As the US Justice Department woke up to the implications of Chapter 11, BuzzFeed records, it began to panic: it realised that it “could severely undermine our system of justice” and grant foreign companies “more rights than Americans have”. One official noted that “no one thought about this when Nafta implementing law passed.”

Nor did they think about climate breakdown. Nafta obliges Canada not only to export most of its oil and half its natural gas to the US, but also to ensure that the proportion of these fuels produced from tar sands and fracking does not change. It forbids Canada to leave its most polluting fossil fuels in the ground. As a result, the Canadian government cannot adhere to both its commitments under the Paris agreement on climate change and its commitments under the North American Free Trade Agreement. While the Paris commitments are voluntary, Nafta’s are compulsory.

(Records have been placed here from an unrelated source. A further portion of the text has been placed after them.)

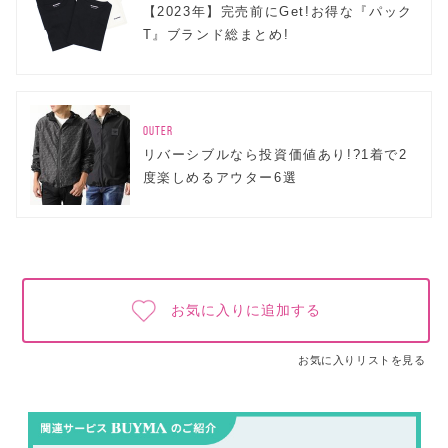
【2023年】完売前にGet!お得な『パック
T』ブランド総まとめ!
OUTER
リバーシブルなら投資価値あり!?1着で2
度楽しめるアウター6選
お気に入りに追加する
お気に入りリストを見る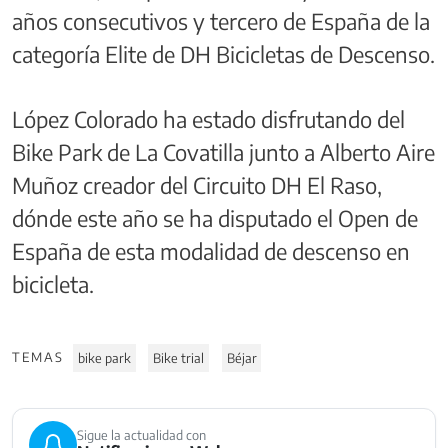
años consecutivos y tercero de España de la
categoría Elite de DH Bicicletas de Descenso.
López Colorado ha estado disfrutando del
Bike Park de La Covatilla junto a Alberto Aire
Muñoz creador del Circuito DH El Raso,
dónde este año se ha disputado el Open de
España de esta modalidad de descenso en
bicicleta.
TEMAS
bike park
Bike trial
Béjar
Sigue la actualidad con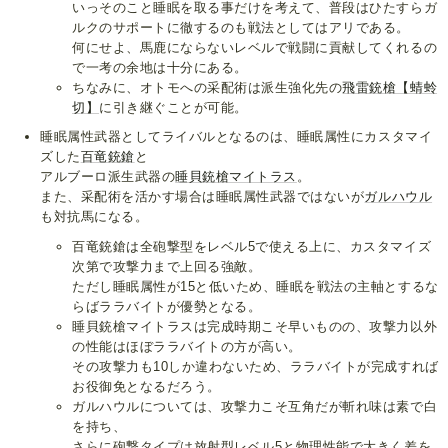
いっそのこと睡眠を取る事だけを考えて、普段はひたすらガ
ルクのサポートに徹するのも戦法としてはアリである。
何にせよ、馬鹿にならないレベルで戦闘に貢献してくれるの
で一考の余地は十分にある。
ちなみに、オトモへの采配術は派生強化先の
飛雷銃槍【蜻蛉
切】
に引き継ぐことが可能。
睡眠属性武器としてライバルとなるのは、睡眠属性にカスタマイ
ズした
百竜銃鎗
と
アルブーロ派生武器の
睡貝銃槍マイトラス
。
また、采配術を活かす場合は睡眠属性武器ではないが
ガルハウル
も対抗馬になる。
百竜銃鎗は全砲撃型をレベル5で使える上に、カスタマイズ
次第で攻撃力まで上回る強敵。
ただし睡眠属性が15と低いため、睡眠を戦法の主軸とするな
らばララバイトが優勢となる。
睡貝銃槍マイトラスは完成時期こそ早いものの、攻撃力以外
の性能はほぼララバイトの方が高い。
その攻撃力も10しか違わないため、ララバイトが完成すれば
お役御免となるだろう。
ガルハウルについては、攻撃力こそ互角だが斬れ味は素で白
を持ち、
さらに砲撃タイプは放射型レベル5と物理性能で大きく差を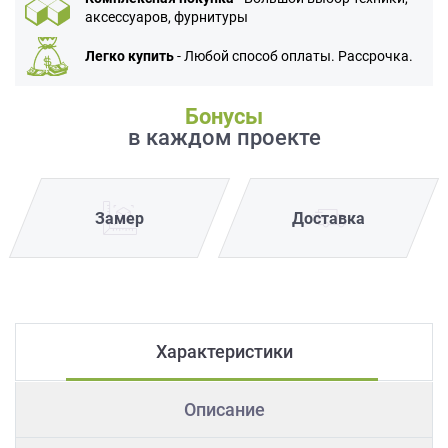
аксессуаров, фурнитуры
Легко купить
- Любой способ оплаты. Рассрочка.
Бонусы
в каждом проекте
Замер
Доставка
Характеристики
Описание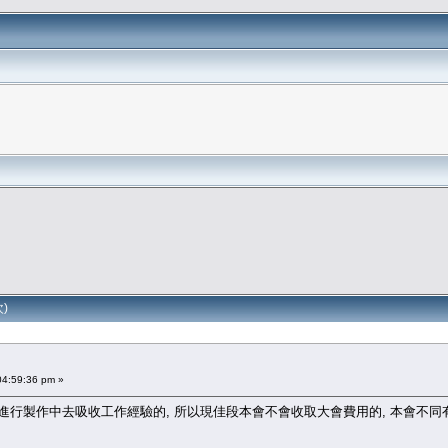
次)
4:59:36 pm »
進行製作中去吸收工作經驗的, 所以現佳段本會不會收取大會費用的, 本會不同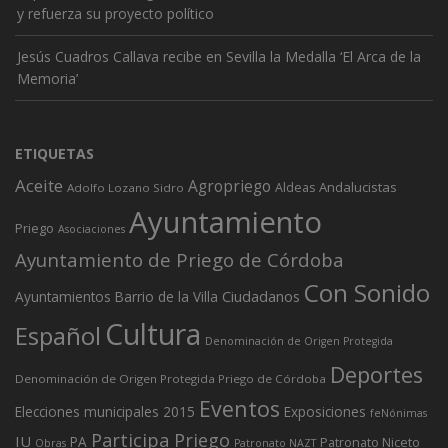
y refuerza su proyecto político
Jesús Cuadros Callava recibe en Sevilla la Medalla ‘El Arca de la
Memoria’
ETIQUETAS
Aceite
Agropriego
Andalucistas
Aldeas
Adolfo Lozano Sidro
Ayuntamiento
Priego
Asociaciones
Ayuntamiento de Priego de Córdoba
Con Sonido
Ciudadanos
Ayuntamientos
Barrio de la Villa
Cultura
Español
Denominación de Origen Protegida
Deportes
Denominación de Origen Protegida Priego de Córdoba
Eventos
Elecciones municipales 2015
Exposiciones
feNónimas
Participa Priego
IU
PA
Patronato Niceto
Obras
Patronato NAZT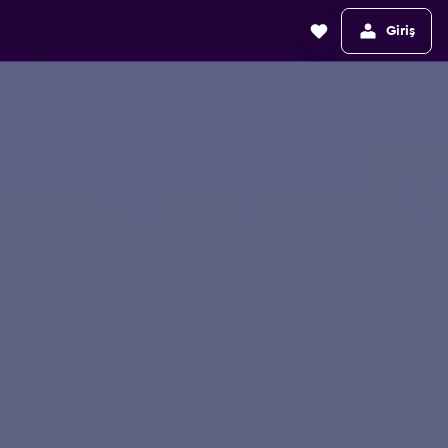
Giriş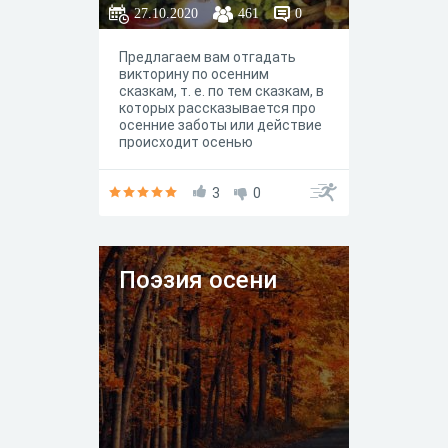
27.10.2020
461
0
Предлагаем вам отгадать
викторину по осенним
сказкам, т. е. по тем сказкам, в
которых рассказывается про
осенние заботы или действие
происходит осенью
3
0
Поэзия осени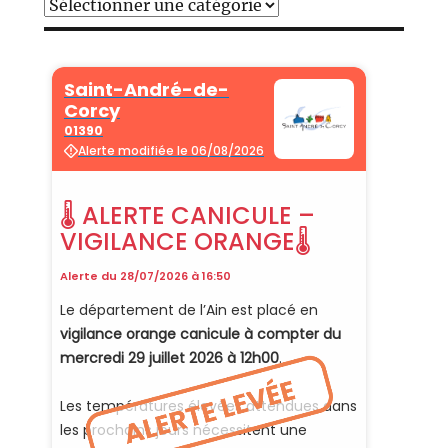
Catégories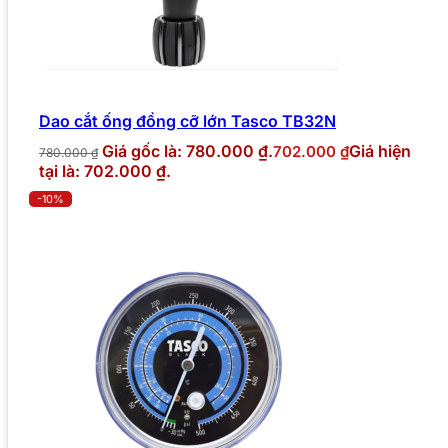
Dao cắt ống đồng cỡ lớn Tasco TB32N
Giá gốc là: 780.000 ₫.
Giá hiện
702.000
₫
780.000
₫
tại là: 702.000 ₫.
-10%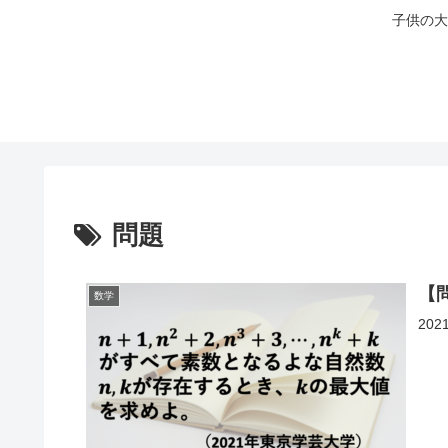
子供の大
問題
【
数学
20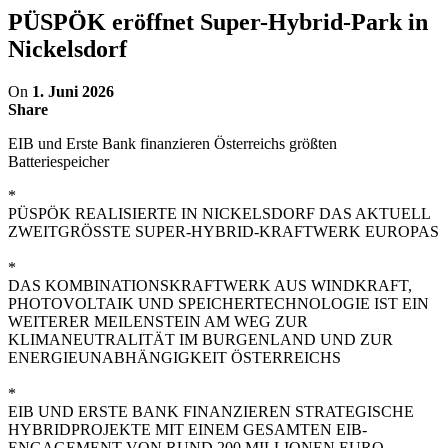
PÜSPÖK eröffnet Super-Hybrid-Park in
Nickelsdorf
On
1. Juni 2026
Share
EIB und Erste Bank finanzieren Österreichs größten
Batteriespeicher
*
PÜSPÖK REALISIERTE IN NICKELSDORF DAS AKTUELL
ZWEITGRÖSSTE SUPER-HYBRID-KRAFTWERK EUROPAS
*
DAS KOMBINATIONSKRAFTWERK AUS WINDKRAFT,
PHOTOVOLTAIK UND SPEICHERTECHNOLOGIE IST EIN
WEITERER MEILENSTEIN AM WEG ZUR
KLIMANEUTRALITÄT IM BURGENLAND UND ZUR
ENERGIEUNABHÄNGIGKEIT ÖSTERREICHS
*
EIB UND ERSTE BANK FINANZIEREN STRATEGISCHE
HYBRIDPROJEKTE MIT EINEM GESAMTEN EIB-
ENGAGEMENT VON RUND 200 MILLIONEN EURO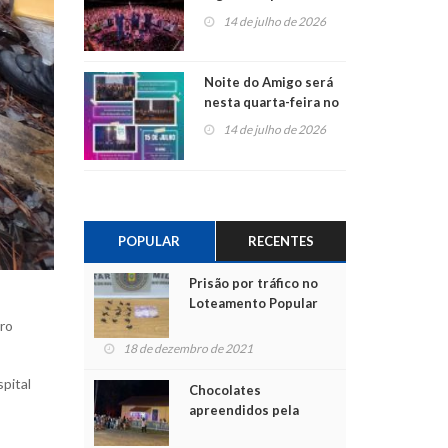
do Jota Quest nos 45
14 de julho de 2026
anos da Sicredi Ouro
Branco RS/MG
Noite do Amigo será
nesta quarta-feira no
Centro de Cultura de
14 de julho de 2026
São Sebastião do Caí
POPULAR
RECENTES
Prisão por tráfico no
Loteamento Popular
rro
18 de dezembro de 2021
pital
Chocolates
apreendidos pela
Polícia são entregues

Were such disasters foreseen by the negotiators? If so, the trade agreement was a plot against the people. If not – and the evidence strongly suggests they were not – its unanticipated outcomes are a powerful argument for a sunset clause. The update the US had in mind was also a formula for calamity, that future governments might wish to reverse. But this is likely to be difficult, even impossible, without the threat – currently forbidden – of walking out.

Those who defend the immortality of trade agreements argue that it provides certainty for business. It’s true that there is a conflict between business confidence and democratic freedom. This conflict is repeatedly resolved in favour of business. That the only defender of popular sovereignty in this case is an odious demagogue illustrates the corruption of 21st-century liberal democracy.

There was much rejoicing this week over the photo of Trump being harangued by the other G7 leaders. But when I saw it, I thought, “the stitch-ups engineered by people like you produce people like him.” The machinations of remote elites in forums such as the G7, the IMF and the European Central Bank and the opaque negotiation of unpopular treaties destroy both trust and democratic agency, fuelling the frustration that demagogues exploit.

Trump was right to spike the Trans-Pacific Partnership. He is right to demand a sunset clause for Nafta. When this devious, hollow, self-interested man offers a better approximation of the people’s champion than any other leader, you know democracy is in trouble.